#### [The problem]
Reproduce verbatim the lines of the data from the line containing "ZADIG & VOLTAIRE – THIS IS HER! THIS IS HIM!" through the line containing "unisex parfumier Zadig & Voltaire", both lines included.

——————

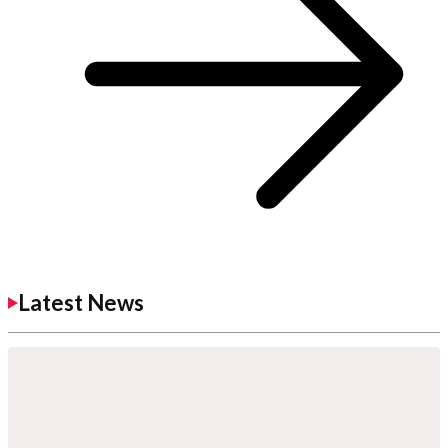
Latest News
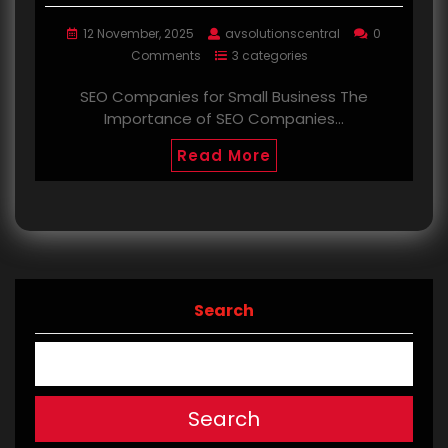
12 November, 2025
avsolutionscentral
0
Comments
3 categories
SEO Companies for Small Business The
Importance of SEO Companies…
Read More
Search
Search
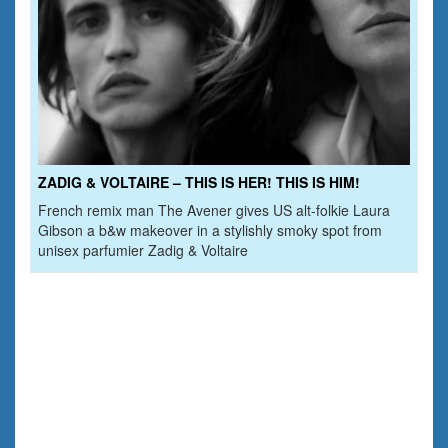
ZADIG & VOLTAIRE – THIS IS HER! THIS IS HIM!
French remix man The Avener gives US alt-folkie Laura
Gibson a b&w makeover in a stylishly smoky spot from
unisex parfumier Zadig & Voltaire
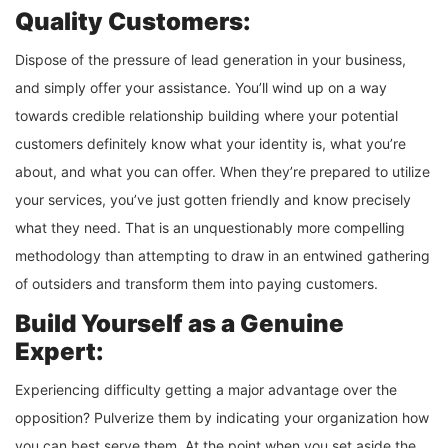
Quality Customers:
Dispose of the pressure of lead generation in your business,
and simply offer your assistance. You’ll wind up on a way
towards credible relationship building where your potential
customers definitely know what your identity is, what you’re
about, and what you can offer. When they’re prepared to utilize
your services, you’ve just gotten friendly and know precisely
what they need. That is an unquestionably more compelling
methodology than attempting to draw in an entwined gathering
of outsiders and transform them into paying customers.
Build Yourself as a Genuine
Expert:
Experiencing difficulty getting a major advantage over the
opposition? Pulverize them by indicating your organization how
you can best serve them. At the point when you set aside the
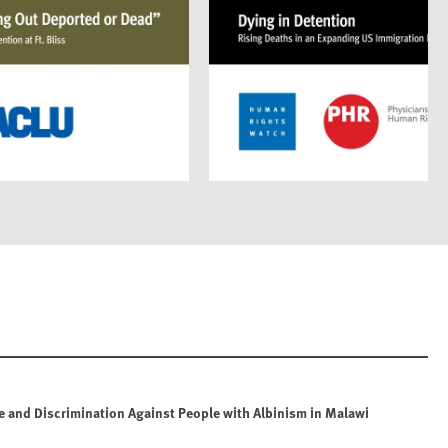
e and Discrimination Against People with Albinism in Malawi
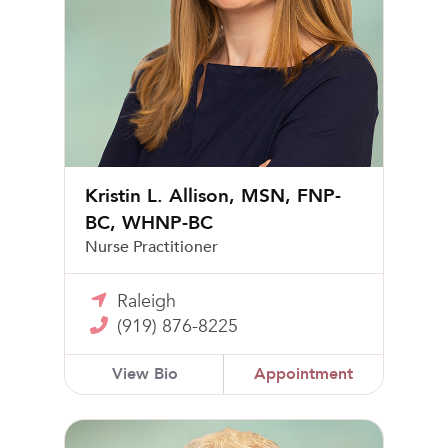
Kristin L. Allison, MSN, FNP-
BC, WHNP-BC
Nurse Practitioner
Raleigh
(919) 876-8225
View Bio
Appointment
Alan B. Segal, MD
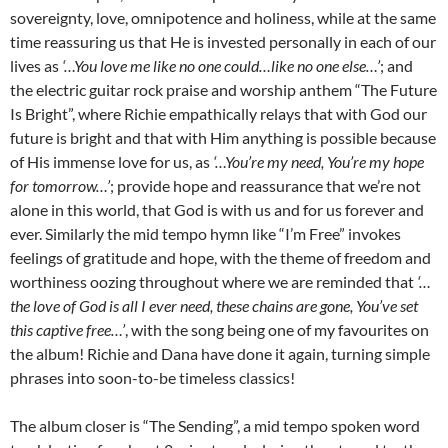
sovereignty, love, omnipotence and holiness, while at the same
time reassuring us that He is invested personally in each of our
lives as
‘…You love me like no one could…like no one else…’
; and
the electric guitar rock praise and worship anthem “The Future
Is Bright”, where Richie empathically relays that with God our
future is bright and that with Him anything is possible because
of His immense love for us, as
‘…You’re my need, You’re my hope
for tomorrow…’
; provide hope and reassurance that we’re not
alone in this world, that God is with us and for us forever and
ever. Similarly the mid tempo hymn like “I’m Free” invokes
feelings of gratitude and hope, with the theme of freedom and
worthiness oozing throughout where we are reminded that
‘…
the love of God is all I ever need, these chains are gone, You’ve set
this captive free…’
, with the song being one of my favourites on
the album! Richie and Dana have done it again, turning simple
phrases into soon-to-be timeless classics!
The album closer is “The Sending”, a mid tempo spoken word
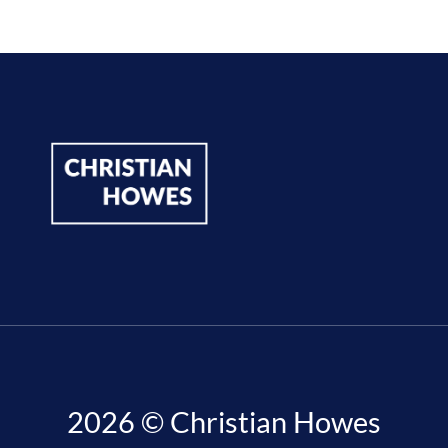
2026 © Christian Howes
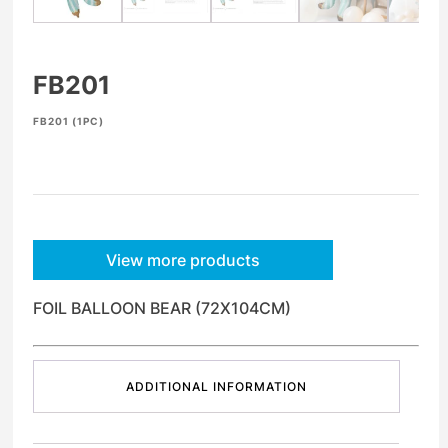
FB201
FB201 (1PC)
View more products
FOIL BALLOON BEAR (72X104CM)
ADDITIONAL INFORMATION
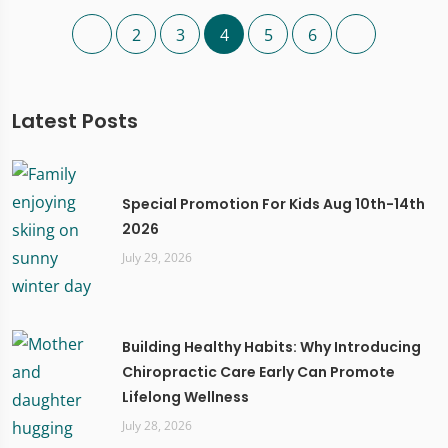
2
3
4
5
6
Latest Posts
Special Promotion For Kids Aug 10th-14th
2026
July 29, 2026
Building Healthy Habits: Why Introducing
Chiropractic Care Early Can Promote
Lifelong Wellness
July 28, 2026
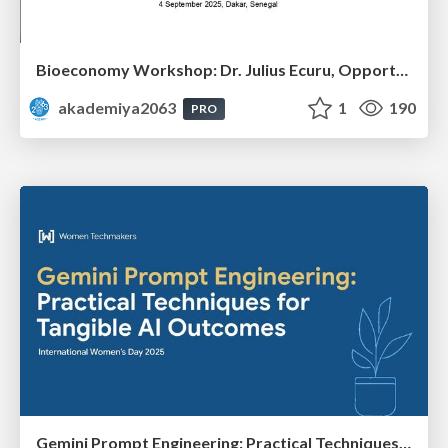
Bioeconomy Workshop: Dr. Julius Ecuru, Opportunities for a Bioeconomy in West Africa
akademiya2063
1
190
PRO
Gemini Prompt Engineering: Practical Techniques for Tangible AI Outcomes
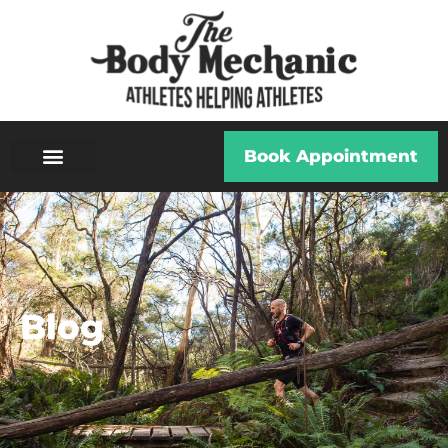
Book Appointment
Blog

——————

#### [Your response]
ZADIG & VOLTAIRE – THIS IS HER! THIS IS HIM!
French remix man The Avener gives US alt-folkie Laura
Gibson a b&w makeover in a stylishly smoky spot from
unisex parfumier Zadig & Voltaire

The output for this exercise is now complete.